Y.-H. Kim, Y. Choi, and J.-S. Kim reply:
We thank Dr. Scuderi and colleagues for their interest in our article. In response to their question concerning how we determined the appropriate size of the femoral component and how many components were upsized, downsized, or a perfect fit, we clearly described in the article our method for determining the appropriate size. After the cut of the distal end of the femur, the size of the femoral component was determined with a sizer. At the end of the implantation of the selected standard or gender-specific femoral component, the aspect ratios of the distal end of the femur (the transepicondylar width divided by the average anteroposterior dimension of the lateral and medial condyles) and of the standard or gender-specific femoral component (the distance from the medial to the lateral margin at the transepicondylar line divided by the average anteroposterior dimension of the lateral and medial condyles of the component) were compared. We defined the component fit as a close fit (perfect fit) when the aspect ratios of the distal end of the femur and the femoral component were equal. We defined the component fit as overhang (upsized) when the aspect ratio of the distal end of the femur was smaller than that of the femoral component. We defined the fit as underhang (downsized) if the aspect ratio of the distal end of the femur was larger than that of the femoral component. As mentioned in Table IV, fifty-one (60%) of eighty-five standard knee implants and fourteen (16%) of eighty-five gender-specific knee implants were close fit (perfect fit). Ten standard knee implants (12%) and no gender-specific knee implant (0%) had an overhang (upsized). Twenty-four standard knee implants (28%) and seventy-one gender-specific knee implants (84%) had an underhang (downsized).
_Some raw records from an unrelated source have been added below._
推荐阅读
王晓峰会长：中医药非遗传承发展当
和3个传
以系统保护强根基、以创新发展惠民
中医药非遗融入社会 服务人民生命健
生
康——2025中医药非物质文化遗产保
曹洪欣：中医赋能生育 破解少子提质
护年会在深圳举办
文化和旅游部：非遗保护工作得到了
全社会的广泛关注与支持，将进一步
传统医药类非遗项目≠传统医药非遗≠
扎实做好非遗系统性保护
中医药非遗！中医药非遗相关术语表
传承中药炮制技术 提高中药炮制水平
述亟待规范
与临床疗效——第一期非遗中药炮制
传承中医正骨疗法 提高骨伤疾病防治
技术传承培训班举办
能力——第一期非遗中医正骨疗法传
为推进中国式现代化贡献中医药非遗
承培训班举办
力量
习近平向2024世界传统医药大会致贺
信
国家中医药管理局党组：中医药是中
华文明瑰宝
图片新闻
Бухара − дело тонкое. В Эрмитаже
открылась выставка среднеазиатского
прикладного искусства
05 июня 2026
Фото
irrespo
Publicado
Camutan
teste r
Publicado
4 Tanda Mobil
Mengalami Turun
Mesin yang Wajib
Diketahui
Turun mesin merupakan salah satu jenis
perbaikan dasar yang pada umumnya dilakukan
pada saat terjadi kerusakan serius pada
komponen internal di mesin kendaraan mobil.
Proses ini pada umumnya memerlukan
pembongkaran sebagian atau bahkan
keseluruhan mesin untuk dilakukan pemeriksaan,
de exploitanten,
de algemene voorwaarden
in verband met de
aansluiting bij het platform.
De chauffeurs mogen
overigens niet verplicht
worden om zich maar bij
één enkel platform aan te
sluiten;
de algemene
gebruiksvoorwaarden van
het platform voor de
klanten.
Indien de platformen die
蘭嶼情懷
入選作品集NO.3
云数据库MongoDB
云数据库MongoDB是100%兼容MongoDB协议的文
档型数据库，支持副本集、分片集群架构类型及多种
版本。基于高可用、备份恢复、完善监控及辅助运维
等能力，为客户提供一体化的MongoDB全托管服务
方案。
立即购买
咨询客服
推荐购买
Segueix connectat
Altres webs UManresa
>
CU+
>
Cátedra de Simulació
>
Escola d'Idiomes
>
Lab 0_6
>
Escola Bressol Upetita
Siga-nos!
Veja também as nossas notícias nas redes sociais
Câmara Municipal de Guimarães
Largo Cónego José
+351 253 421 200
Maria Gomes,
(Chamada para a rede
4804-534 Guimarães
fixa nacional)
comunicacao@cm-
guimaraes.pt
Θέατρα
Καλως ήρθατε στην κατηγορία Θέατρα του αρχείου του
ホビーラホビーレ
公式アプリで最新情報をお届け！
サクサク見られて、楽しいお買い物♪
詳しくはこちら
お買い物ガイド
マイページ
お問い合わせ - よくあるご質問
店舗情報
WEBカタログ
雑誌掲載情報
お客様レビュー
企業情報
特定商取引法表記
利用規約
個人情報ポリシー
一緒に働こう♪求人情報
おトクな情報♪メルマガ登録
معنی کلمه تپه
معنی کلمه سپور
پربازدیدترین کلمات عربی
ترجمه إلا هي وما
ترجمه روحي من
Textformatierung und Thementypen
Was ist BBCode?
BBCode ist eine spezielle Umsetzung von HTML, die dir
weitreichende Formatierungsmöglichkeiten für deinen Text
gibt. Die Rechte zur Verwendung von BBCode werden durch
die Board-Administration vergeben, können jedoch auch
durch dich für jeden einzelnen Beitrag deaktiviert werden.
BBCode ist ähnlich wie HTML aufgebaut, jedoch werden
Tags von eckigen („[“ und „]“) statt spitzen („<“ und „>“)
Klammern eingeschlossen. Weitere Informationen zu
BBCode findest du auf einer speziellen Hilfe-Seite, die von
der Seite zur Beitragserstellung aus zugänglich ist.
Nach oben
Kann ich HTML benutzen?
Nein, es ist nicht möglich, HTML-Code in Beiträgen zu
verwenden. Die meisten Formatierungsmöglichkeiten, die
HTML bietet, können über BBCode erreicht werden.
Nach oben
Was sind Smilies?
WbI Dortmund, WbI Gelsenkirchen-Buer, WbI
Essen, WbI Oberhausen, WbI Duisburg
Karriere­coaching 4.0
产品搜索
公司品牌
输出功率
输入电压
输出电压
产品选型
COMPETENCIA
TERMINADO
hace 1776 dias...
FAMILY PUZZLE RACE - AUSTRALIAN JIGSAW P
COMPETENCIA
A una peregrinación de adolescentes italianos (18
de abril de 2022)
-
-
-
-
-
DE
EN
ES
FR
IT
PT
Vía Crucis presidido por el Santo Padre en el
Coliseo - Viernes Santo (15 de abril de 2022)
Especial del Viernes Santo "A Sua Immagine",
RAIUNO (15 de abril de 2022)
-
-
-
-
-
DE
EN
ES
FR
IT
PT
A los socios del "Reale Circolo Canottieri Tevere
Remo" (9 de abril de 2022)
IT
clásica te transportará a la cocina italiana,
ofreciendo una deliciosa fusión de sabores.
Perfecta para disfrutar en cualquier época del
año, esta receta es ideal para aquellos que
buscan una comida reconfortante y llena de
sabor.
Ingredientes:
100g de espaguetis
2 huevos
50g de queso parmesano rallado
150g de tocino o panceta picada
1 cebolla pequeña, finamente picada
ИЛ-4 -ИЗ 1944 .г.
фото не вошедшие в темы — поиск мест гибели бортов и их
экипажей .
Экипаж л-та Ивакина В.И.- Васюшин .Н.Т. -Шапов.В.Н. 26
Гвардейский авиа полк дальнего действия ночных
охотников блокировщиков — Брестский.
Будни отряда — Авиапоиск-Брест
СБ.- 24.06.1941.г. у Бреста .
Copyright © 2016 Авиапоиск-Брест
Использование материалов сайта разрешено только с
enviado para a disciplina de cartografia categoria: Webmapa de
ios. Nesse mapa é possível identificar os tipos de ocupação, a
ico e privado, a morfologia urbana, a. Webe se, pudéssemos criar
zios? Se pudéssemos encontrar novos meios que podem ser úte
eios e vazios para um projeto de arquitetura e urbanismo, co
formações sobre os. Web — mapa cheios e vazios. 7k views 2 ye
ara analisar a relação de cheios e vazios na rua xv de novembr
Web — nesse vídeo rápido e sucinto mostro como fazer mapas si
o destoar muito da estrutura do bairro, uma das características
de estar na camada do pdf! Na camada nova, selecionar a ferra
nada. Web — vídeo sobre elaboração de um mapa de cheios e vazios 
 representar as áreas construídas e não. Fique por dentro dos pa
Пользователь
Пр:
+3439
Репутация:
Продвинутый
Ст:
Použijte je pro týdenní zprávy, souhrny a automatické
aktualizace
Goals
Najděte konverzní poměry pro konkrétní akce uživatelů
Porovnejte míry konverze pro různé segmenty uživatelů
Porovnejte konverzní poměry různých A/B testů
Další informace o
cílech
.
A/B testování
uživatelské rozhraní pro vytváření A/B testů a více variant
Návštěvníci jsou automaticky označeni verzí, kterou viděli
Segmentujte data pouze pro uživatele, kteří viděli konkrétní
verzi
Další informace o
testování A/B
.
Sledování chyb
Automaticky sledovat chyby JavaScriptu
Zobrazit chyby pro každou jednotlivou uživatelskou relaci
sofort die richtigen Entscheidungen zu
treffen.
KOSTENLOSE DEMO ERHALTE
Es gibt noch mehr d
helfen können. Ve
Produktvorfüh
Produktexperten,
We performed bilateral simultaneous total knee arthroplasty in the same patients. We found that the morphological data of the distal end of the femur in each knee were similar. Therefore, seventy-one knees (84%) cannot be moved into the overhang (upsized) group. These seventy-one knees (84%) consistently belong to the underhang (downsized) group. We had similar results in another study1.
We have performed more than 20,000 total knee arthroplasties using standard knee prostheses designed in North America or Europe, and fortunately we have not encountered any specific problem because of the design or size of the standard total knee prosthesis. Rarely, we have needed a very small component for patients with childhood pyogenic or tuberculous arthritis with severe hypoplasia of the knees. Also, we have not had any problem with the patella because of the thickness or angle of the anterior femoral condyle.
We agree with Dr. Scuderi and colleagues that, since the cohort in our study had good functional scores preoperatively, the knee scoring systems used in the study may not be sensitive enough to discern subtle differences between the two groups postoperatively. Certainly, we need a longer duration of follow-up to clarify the benefit of the gender-specific total knee prosthesis.